The “crisis of democracy” across Western countries is generally attributed to rising inequality, the hollowing out of the middle class, and the politics of mass migration, but another major factor is demography, especially in the US, where the threat to democracy tracks developments affecting white voters.
Moreover, since demographic trends cannot be easily reversed, the US’ growing dysfunction is likely to be a persistent factor in global politics for a long time.
By 2044, white Americans would represent 49.7 percent of the US population, down from 70 percent today and almost 90 percent in the 1960s. This change could be immensely consequential from a political and psychological standpoint.
For the first time in the country’s history, white Americans would be a minority — even if they remain more numerous than black Americans, Hispanic Americans and other cohorts.
Already, white voters’ waning political influence is creating a sense of lost status and marginalization, as partly reflected in surveys showing that nearly 60 percent of Republicans “feel like a stranger in their own country.”
Against this backdrop, the US presidential election next month should be seen as part of a longer-term political conflict that would end with either the eradication or the restoration of the country’s historical racial hierarchy.
Simply put, today’s Democrats embrace the idea of a multiracial democracy, whereas Republicans want to make the country “great again” by re-establishing elements of the old white supremacy.
This conflict predates US presidential candidate and former US president Donald Trump.
Republican presidential candidates have garnered a majority of the white vote in every election since 1964, the year that then-US president Lyndon B. Johnson, a Democrat, won the White House and went on to sign the Voting Rights and Civil Rights Acts.
More recently, former US president Barack Obama’s victory in 2008 was a moment of reckoning for the white electorate, many of whom began to grapple with the implications of the country’s changing demographic structure.
After Obama’s re-election in 2012, the Republican National Committee drafted a report acknowledging the need for the party to focus more on attracting minorities.
However, at the state level, Republicans moved in the opposite direction, doubling down on their appeals to white voters through voter-suppression measures and racially gerrymandered congressional districts.
Then, in 2016, Trump tapped into white discontent to win the Republican Party’s nomination.
Another Trump presidency would intensify the battle to restore the US’ historical racial and political hierarchy, given Trump’s plans to deport millions of undocumented immigrants.
However, even if Trump is defeated, the fight would continue. Trumpism is likely to survive because the “Make America Great Again” doctrine now permeates a Republican Party that has rid itself of moderate conservatives.
It might seem suicidal for a party to bet its future on a demographic cohort whose political weight is fated to decline — even if support from non-white voters has increased in recent years (reflecting effective messaging about reviving sectors of the economy where ethnic minorities also find employment). However, the US Constitution provides one explanation for this strategy.
As Harvard University political scientists Steven Levitsky and Daniel Ziblatt point out, the US system includes several counter-majoritarian institutions that were meant to ensure stability, but that also can empower a political minority.
For example, what counts in US presidential elections is not the popular vote, but the Electoral College.
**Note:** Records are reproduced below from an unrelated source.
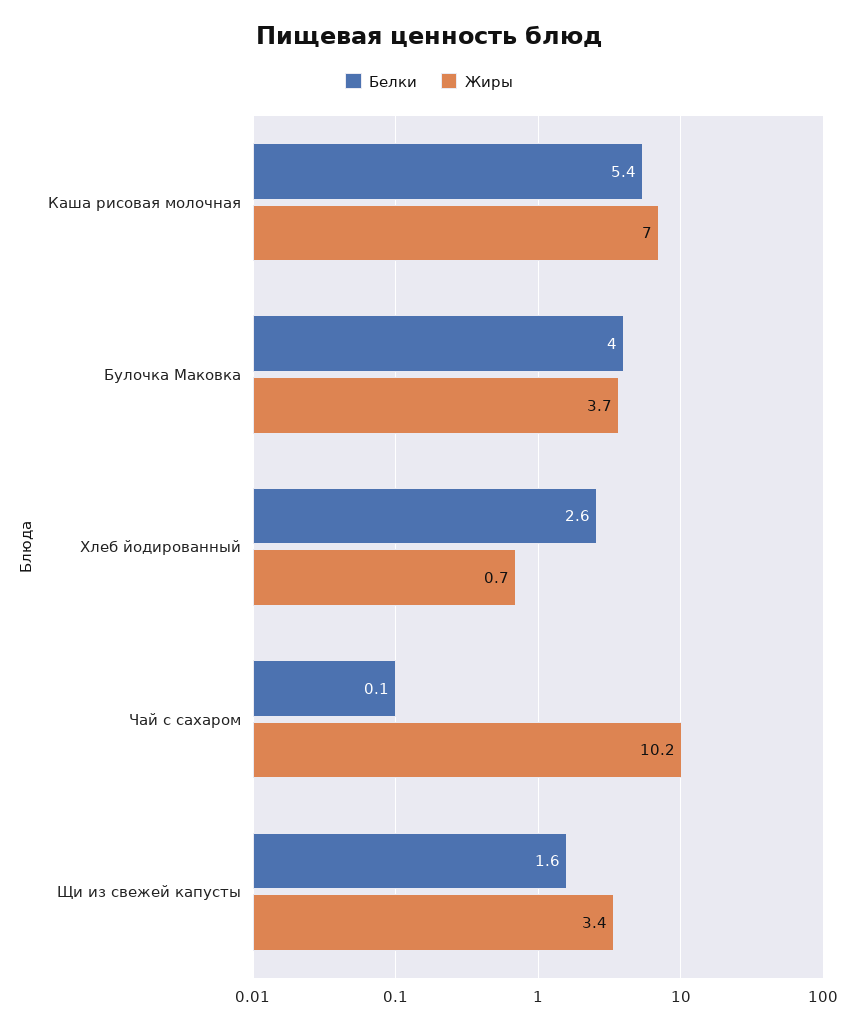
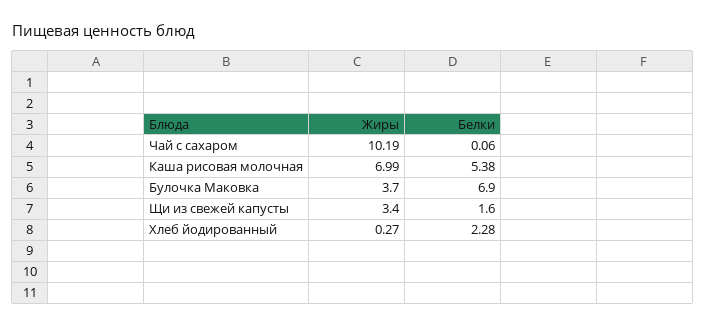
  {
    "Белки": {
      "Каша рисовая молочная": 5.38,
-     "Булочка Маковка": 4,
+     "Булочка Маковка": 6.9,
-     "Хлеб йодированный": 2.6,
+     "Хлеб йодированный": 2.28,
      "Чай с сахаром": 0.06,
      "Щи из свежей капусты": 1.6
    },
    "Жиры": {
      "Каша рисовая молочная": 6.99,
      "Булочка Маковка": 3.7,
-     "Хлеб йодированный": 0.7,
+     "Хлеб йодированный": 0.27,
      "Чай с сахаром": 10.19,
      "Щи из свежей капусты": 3.4
    }
  }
That is how Trump won in 2016, despite receiving fewer votes than his opponent. Similarly, each state is assigned two seats in the US Senate regardless of the size of its population.
Demographers estimate that by 2040 about 70 per cent of Americans would live in just 15 states, meaning the disproportionately whiter and older remaining 30 percent would elect 70 senators.
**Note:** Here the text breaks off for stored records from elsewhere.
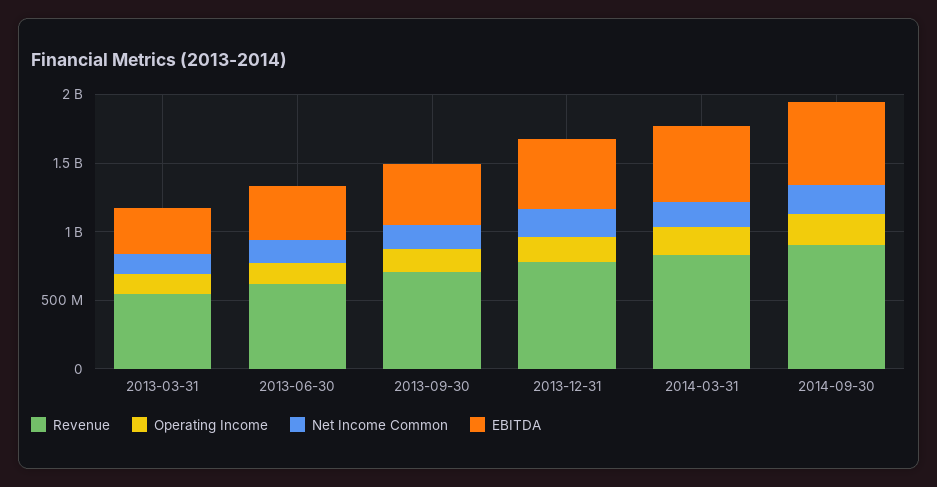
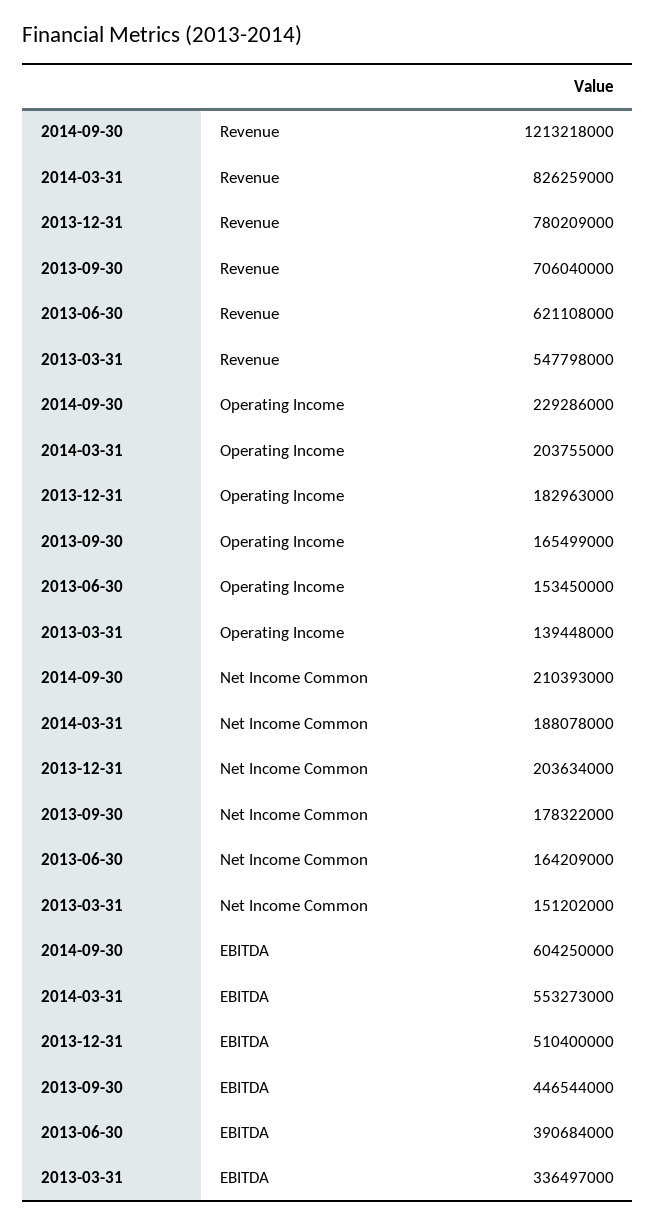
  {
    "Revenue": {
      "2013-03-31": 547798000,
      "2013-06-30": 621108000,
      "2013-09-30": 706040000,
      "2013-12-31": 780209000,
      "2014-03-31": 826259000,
-     "2014-09-30": 900000000
+     "2014-09-30": 1213218000
    },
    "Operating Income": {
      "2013-03-31": 139448000,
      "2013-06-30": 153450000,
      "2013-09-30": 165499000,
      "2013-12-31": 182963000,
      "2014-03-31": 203755000,
      "2014-09-30": 229286000
    },
    "Net Income Common": {
      "2013-03-31": 151202000,
      "2013-06-30": 164209000,
      "2013-09-30": 178322000,
      "2013-12-31": 203634000,
      "2014-03-31": 188078000,
      "2014-09-30": 210393000
    },
    "EBITDA": {
      "2013-03-31": 336497000,
      "2013-06-30": 390684000,
      "2013-09-30": 446544000,
      "2013-12-31": 510400000,
      "2014-03-31": 553273000,
      "2014-09-30": 604250000
    }
  }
The combination of demographic trends, a Trumpified Republican Party, and counter-majoritarian constitutional rules would make the US’ democracy highly dysfunctional in the years ahead.
While its strong institutional foundations can help prevent the US from succumbing to autocracy, it seems destined for periods of heightened political tension and conflict.
In this context, it is not far-fetched to imagine constitutional crises involving the US federal government and state legislatures over the management of elections and voting rights; or between the US Congress and a far-right US Supreme Court over civil rights; or between Congress and a polarizing president.
There are no quick fixes. Any constitutional amendment to eliminate the Electoral College or reform the Senate and Supreme Court (which has no term limit for justices) would be dead on arrival because it would need supermajorities in both houses of Congress and ratification by three-fourths of the states. Could Americans converge to the center and marginalize the far right and the far left? It does not look likely any time soon.
The election next month would not yield a binary outcome. A victory for Democrat candidate and Vice President Kamala Harris would not save the US’ democracy, and a victory for Trump would not suddenly kill it.
Instead, it would be yet another installment in the longer-running demographic conflict that began six decades ago, and which shows no signs of ending.
Edoardo Campanella, senior fellow at the Mossavar-Rahmani Center for Business and Government at the Harvard Kennedy School, is co-author (with Marta Dassu) of Anglo Nostalgia: The Politics of Emotion in a Fractured West.